# New* Black Nasty Cichlid and update of ornate cichlid



## King-eL (Apr 21, 2010)

Got myself a black nasty. Used to have two but the female died of worms. I thought it was bloat but when it died and I cut opened the belly a curled up worm was found inside the belly. Now I got left with this 8" Male. Getting another female soon.

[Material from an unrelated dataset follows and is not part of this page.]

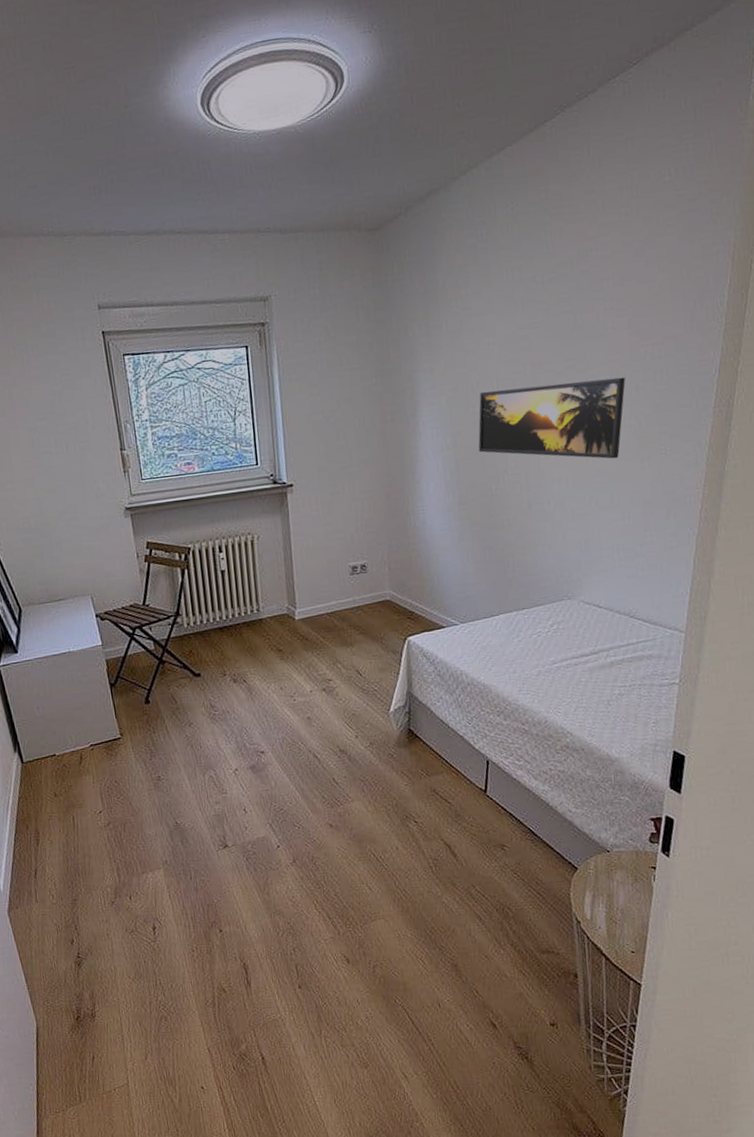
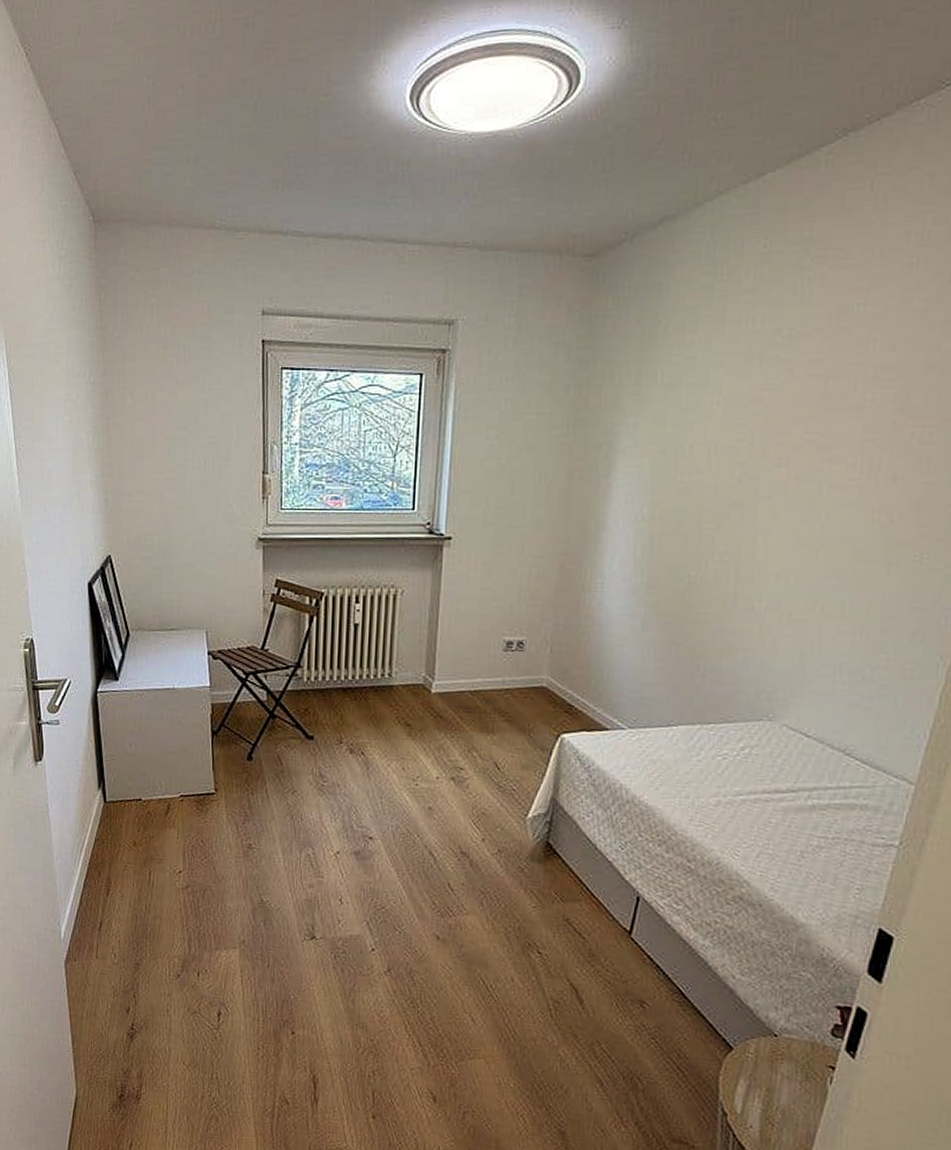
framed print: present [478,377,626,459] -> none [680,458,881,559]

Here is the update of my ornate cichlid. His getting big at 12" now and coloring up even more. Thanks to pacific smelts and prawns.
New pics


----------



## beN (Apr 21, 2010)

i see a goregous auranti tail in that photo man ...

cant wait


----------



## King-eL (Apr 21, 2010)

beN said:


> i see a goregous auranti tail in that photo man ...
> 
> cant wait


Ignore the auranti. Lol!


----------



## Chronick (Apr 27, 2010)

man these big cichlids are nice... black nastys are probably my second fav cichlid after umbees


----------



## H . (Apr 23, 2010)

The first shot is sexy!


----------



## King-eL (Apr 21, 2010)

Chronick said:


> man these big cichlids are nice... black nastys are probably my second fav cichlid after umbees


Yeah one of my favorite cichlid too. I like how the finnage of this fish develop.


----------



## King-eL (Apr 21, 2010)

H . said:


> The first shot is sexy!


Lol! It was gonna pound on the glass.


----------



## JUICE (Jan 4, 2020)

H . said:


> The first shot is sexy!


x2 !!! sexy fish


----------



## King-eL (Apr 21, 2010)

JUICE said:


> x2 !!! sexy fish


Rare and expensive too for a cichlid.


----------



## Chronick (Apr 27, 2010)

King-eL said:


> Rare and expensive too for a cichlid.


what do these guys for for in BC? and do you know the price of a high quality umbee?


----------



## King-eL (Apr 21, 2010)

Chronick said:


> what do these guys for for in BC? and do you know the price of a high quality umbee?


Price can go to $200 or more. Depend on the quality of the fish and size. Bigger they are the more expensive. Umbee may be a lil' cheaper than black nasty.


----------